One resolution asked for the recognition of heart disease as an occupational ailment of firemen. A combination of exertion, strain, and smoke is common. Is it too much to ask that protection be given the men whose hearts are put under tension at a fire? They stand ready to protect your lives and property. Are you willing to help protect them?

Another resolution asked that cities be required by the state legislature to provide nursing, hospital, and medical service for police and firemen injured on duty. Dubuque now does that. Three of the men injured Wednesday were sent to the hospital. Julius Neyens had to have six stitches to close a cut on one hand.

Smoke and overexertion were blamed in the cases of Lieutenant Vince Weber and Firemen William Purcell and William Toner. One encountered gas from a heater blamed for the fire. The other two were hospitalized primarily for checkups to make sure whether they had suffered any serious damage.

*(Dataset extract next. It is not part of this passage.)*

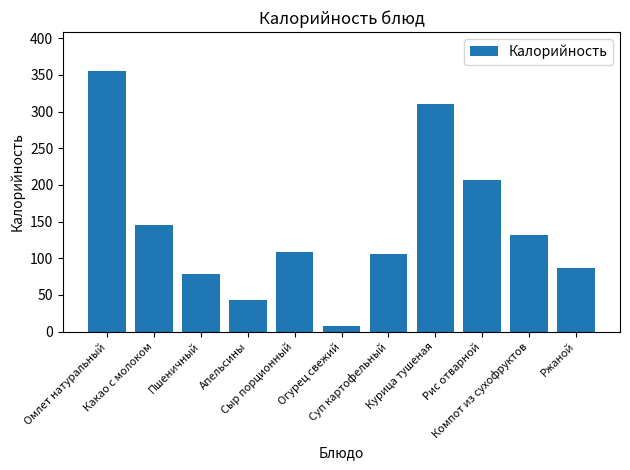

The chart shows a value of 355.0 at Омлет натуральный. True or false?

True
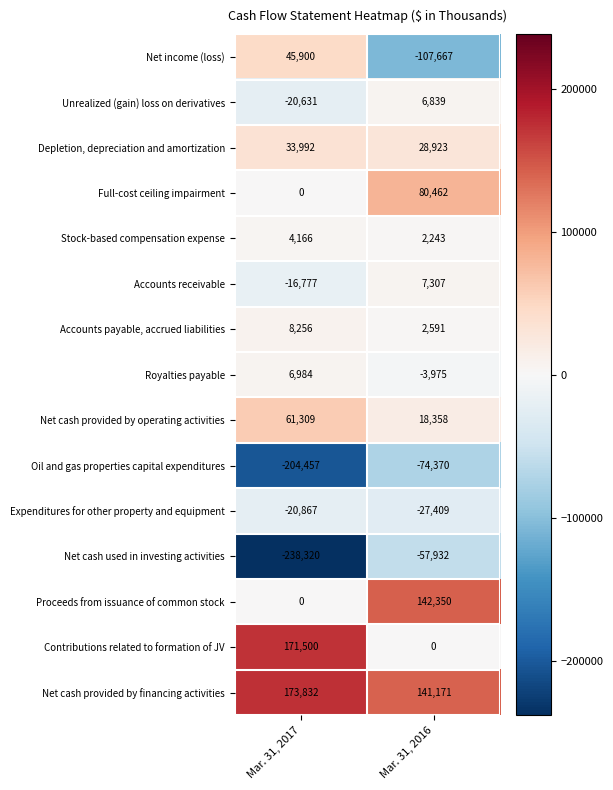

What is the sum of all Depletion, depreciation and amortization values?

62915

Dubuque is fortunate in having a good fire department. An alert bystander and prompt attention by firemen combined to check this downtown fire. With the number of old buildings concentrated in the city's downtown area the community is lucky that the fire did not spread. As it is, an early estimate appraised the damage at about $50,000. Some smoke got to the second floor of the Hartig drug store building, but so far as could be learned at press time that was about all outside of the Hub.

Efficiency in this case is coupled with risk. Firemen can't wait until personal danger is over before they combat the blaze. Because their service is performed for the community, it should be the responsibility of the community to do everything possible to see them through the injury and sickness which may be incidental to performance of duty.

One Dubuque fireman previously became crippled for life.

Now we have had a new and dramatic illustration of the truth underlying two resolutions adopted by the union convention at Mason City.

We will await the verdict of an autopsy to be held by Coroner Norbert Behr before passing judgment on the precise cause of Pat Casey's death. Investigation may bear out the theory that he died at the comparatively early age of 55 owing in part to a hazardous occupation.

· Be that as it may, the responsibility of the community generally to those who serve it under dangerous conditions is clear. This responsibility should be spelled out in laws to safeguard the men and their widows and orphans who stand between us and crime or disaster. Surely that is the least we can do.